Fragmento del documento.
◆ ◆ ◆
Todos los organismos del suelo trabajan armoniosamente entre sí, forman un complejo sistema interdependiente y brindan una infinidad de servicios para sostener la vida en la Tierra. Gracias a la inmensa biodiversidad de hongos y bacterias, las plantas logran adquirir sus nutrientes y pueden crecer sanas.
Los microorganismos contribuyen a remediar la contaminación, sirven para controlar las plagas, enfermedades y parásitos, para descomponer materia orgánica, para mejorar la estructura material del suelo –un suelo sin lombrices, por ejemplo, puede perder hasta un 90% de su capacidad de absorción del agua–, son fuente de medicamentos naturales y ayudan a la purificación del agua.
Por todo esto, se dice que es el ecosistema más complejo y fundamental del planeta. Es, literalmente, una fábrica de vida, un gran organismo vivo.
De acuerdo con investigaciones de la FAO se pierden anualmente en el mundo 50.000 km2 de suelo fértil, una extensión similar a la de Costa Rica. Los suelos van perdiendo biodiversidad a ritmos acelerados como resultado, en gran medida, de la actividad humana.
Fruto de la deforestación, el pastoreo excesivo, los incendios de bosques, el uso de agrotóxicos, el cambio climático y prácticas agrícolas insostenibles, una tercera parte de los suelos agrícolas del mundo están degradados.
El coctel siniestro de erosión, pérdida de materia orgánica, pérdida de reservas de carbono, salinización y compactación, va convirtiendo a los suelos en desiertos. Según las Naciones Unidas, se prevé que para el año 2045 alrededor de 135 millones de personas en todo el mundo resulten desplazadas de los lugares que habitan en la actualidad como consecuencia de la desertificación.
◆ ◆ ◆
Datos.
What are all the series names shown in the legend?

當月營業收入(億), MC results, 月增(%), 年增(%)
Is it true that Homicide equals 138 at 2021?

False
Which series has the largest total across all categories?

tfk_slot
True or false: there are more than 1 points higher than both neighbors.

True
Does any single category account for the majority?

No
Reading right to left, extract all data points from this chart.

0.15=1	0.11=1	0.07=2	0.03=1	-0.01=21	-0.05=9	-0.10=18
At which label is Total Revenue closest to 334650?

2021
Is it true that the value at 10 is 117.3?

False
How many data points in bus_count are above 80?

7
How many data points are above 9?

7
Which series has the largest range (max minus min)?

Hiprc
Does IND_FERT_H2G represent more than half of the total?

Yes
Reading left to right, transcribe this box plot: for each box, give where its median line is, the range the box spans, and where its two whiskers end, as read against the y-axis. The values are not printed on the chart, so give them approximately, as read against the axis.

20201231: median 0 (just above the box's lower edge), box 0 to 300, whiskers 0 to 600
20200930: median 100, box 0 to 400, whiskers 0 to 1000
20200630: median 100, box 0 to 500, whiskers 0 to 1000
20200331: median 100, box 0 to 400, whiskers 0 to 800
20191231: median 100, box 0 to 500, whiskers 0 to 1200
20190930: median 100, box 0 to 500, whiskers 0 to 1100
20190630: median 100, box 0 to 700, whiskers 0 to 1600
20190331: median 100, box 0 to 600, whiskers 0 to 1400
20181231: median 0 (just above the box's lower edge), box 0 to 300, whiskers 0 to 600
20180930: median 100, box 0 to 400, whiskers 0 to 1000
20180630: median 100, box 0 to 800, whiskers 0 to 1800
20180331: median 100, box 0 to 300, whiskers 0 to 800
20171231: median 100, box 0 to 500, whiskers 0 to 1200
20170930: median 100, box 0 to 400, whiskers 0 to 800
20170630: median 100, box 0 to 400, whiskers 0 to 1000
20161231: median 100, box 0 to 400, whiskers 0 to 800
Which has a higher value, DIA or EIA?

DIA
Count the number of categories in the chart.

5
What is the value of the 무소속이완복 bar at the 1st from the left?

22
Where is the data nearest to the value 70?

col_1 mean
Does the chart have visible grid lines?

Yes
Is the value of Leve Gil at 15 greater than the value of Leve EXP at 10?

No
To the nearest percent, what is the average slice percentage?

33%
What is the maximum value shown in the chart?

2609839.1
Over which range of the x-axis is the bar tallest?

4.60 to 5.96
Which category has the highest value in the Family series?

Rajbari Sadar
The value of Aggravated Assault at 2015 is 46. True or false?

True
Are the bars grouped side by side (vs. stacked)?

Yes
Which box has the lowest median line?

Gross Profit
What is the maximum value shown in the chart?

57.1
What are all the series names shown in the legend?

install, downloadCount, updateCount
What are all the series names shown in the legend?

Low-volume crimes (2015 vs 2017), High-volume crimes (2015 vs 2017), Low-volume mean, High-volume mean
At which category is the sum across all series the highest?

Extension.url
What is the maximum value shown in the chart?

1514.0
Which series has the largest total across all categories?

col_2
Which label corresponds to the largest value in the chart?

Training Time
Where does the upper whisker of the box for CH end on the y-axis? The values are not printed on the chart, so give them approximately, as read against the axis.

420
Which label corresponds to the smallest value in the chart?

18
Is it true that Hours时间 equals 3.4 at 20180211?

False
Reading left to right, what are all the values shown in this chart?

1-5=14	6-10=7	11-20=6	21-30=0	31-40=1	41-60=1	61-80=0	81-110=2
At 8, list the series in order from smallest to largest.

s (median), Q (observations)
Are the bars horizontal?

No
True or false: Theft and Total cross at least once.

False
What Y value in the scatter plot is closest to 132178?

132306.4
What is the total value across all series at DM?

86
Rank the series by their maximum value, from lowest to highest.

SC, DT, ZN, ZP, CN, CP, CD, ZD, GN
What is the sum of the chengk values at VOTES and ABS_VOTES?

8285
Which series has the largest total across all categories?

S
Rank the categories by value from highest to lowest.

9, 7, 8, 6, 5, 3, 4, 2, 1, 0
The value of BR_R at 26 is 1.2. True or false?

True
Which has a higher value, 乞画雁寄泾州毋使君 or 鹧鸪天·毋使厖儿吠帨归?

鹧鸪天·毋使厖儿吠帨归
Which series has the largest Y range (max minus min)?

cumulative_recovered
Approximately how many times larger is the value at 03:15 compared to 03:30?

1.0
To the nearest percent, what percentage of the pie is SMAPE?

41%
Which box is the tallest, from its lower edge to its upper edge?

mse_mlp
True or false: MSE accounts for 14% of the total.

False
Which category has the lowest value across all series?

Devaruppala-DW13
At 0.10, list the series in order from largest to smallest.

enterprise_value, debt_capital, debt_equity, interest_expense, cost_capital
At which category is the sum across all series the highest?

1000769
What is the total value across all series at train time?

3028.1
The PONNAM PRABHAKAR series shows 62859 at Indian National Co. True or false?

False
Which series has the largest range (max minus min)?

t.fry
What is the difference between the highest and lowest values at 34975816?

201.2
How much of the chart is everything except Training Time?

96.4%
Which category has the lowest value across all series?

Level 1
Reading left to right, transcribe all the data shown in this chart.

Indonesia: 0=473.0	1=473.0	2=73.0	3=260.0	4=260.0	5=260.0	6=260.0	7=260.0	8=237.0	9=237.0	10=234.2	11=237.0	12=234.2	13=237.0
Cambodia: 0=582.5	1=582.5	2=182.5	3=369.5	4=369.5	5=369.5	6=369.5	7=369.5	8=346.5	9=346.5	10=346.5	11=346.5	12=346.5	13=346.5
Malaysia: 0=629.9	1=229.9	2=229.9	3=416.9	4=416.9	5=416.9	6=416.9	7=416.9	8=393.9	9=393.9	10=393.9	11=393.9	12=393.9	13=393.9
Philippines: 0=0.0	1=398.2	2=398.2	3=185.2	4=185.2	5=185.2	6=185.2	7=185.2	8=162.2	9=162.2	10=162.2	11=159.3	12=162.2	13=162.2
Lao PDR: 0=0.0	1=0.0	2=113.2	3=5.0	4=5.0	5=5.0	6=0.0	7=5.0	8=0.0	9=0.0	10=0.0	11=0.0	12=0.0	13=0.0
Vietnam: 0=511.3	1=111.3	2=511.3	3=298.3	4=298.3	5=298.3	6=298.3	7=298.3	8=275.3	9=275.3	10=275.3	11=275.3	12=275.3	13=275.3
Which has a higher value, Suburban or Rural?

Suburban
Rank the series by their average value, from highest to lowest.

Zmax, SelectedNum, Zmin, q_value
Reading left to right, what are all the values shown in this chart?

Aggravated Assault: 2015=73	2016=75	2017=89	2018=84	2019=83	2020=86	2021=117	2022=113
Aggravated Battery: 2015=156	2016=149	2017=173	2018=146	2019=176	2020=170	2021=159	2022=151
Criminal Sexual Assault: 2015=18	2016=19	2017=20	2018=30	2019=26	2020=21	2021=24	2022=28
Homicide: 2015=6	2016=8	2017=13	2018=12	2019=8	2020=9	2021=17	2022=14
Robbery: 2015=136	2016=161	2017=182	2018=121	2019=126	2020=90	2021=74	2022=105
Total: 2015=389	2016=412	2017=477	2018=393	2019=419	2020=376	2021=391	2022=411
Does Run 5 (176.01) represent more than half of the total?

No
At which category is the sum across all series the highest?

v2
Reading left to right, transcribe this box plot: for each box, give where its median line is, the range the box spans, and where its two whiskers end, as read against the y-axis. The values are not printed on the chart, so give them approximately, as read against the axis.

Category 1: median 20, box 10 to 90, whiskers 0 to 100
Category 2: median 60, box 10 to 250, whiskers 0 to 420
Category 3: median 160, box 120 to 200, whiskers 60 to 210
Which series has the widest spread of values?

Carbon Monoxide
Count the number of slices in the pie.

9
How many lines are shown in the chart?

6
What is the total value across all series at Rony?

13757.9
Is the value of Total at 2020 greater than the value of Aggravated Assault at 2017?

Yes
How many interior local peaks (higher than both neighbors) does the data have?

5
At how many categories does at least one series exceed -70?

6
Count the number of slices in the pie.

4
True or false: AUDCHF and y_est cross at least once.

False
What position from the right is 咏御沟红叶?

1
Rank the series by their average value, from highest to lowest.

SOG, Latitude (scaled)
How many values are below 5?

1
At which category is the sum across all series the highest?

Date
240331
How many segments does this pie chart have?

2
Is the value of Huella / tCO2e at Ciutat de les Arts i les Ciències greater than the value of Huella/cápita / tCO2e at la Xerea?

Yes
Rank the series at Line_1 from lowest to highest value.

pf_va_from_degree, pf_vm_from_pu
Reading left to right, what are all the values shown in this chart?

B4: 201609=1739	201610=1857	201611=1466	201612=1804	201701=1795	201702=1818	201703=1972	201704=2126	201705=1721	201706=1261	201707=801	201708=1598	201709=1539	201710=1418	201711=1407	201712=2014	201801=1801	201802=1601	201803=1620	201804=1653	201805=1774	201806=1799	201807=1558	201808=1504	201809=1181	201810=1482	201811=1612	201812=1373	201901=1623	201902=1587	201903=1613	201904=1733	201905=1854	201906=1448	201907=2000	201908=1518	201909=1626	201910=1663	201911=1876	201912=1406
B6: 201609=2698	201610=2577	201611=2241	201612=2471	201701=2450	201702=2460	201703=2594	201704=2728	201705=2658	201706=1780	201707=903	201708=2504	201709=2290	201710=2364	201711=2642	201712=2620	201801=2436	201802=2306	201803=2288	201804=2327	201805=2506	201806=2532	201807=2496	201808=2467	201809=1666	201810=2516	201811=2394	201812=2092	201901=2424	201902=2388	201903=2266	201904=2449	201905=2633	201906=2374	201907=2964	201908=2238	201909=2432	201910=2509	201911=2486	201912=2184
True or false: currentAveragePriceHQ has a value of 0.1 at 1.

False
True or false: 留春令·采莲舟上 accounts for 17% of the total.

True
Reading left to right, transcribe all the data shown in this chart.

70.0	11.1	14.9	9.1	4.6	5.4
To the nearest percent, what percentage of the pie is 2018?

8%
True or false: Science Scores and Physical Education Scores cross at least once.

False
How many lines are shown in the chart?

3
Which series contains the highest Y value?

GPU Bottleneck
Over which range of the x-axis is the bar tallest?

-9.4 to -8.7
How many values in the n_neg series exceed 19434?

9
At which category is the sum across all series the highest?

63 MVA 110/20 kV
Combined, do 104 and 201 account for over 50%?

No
◆ ◆ ◆
Enunciado del problema. Explique, en una a tres oraciones, por qué el fragmento sobre el suelo afirma que este es el ecosistema más complejo y fundamental del planeta.

Respuesta. Se afirma porque todos sus organismos trabajan armoniosamente como un complejo sistema interdependiente y brindan una infinidad de servicios para sostener la vida en la Tierra. Entre ellos, gracias a los hongos y bacterias las plantas adquieren sus nutrientes. Además, los microorganismos remedian la contaminación, controlan plagas, enfermedades y parásitos, descomponen materia orgánica, mejoran la estructura del suelo, son fuente de medicamentos naturales y ayudan a purificar el agua.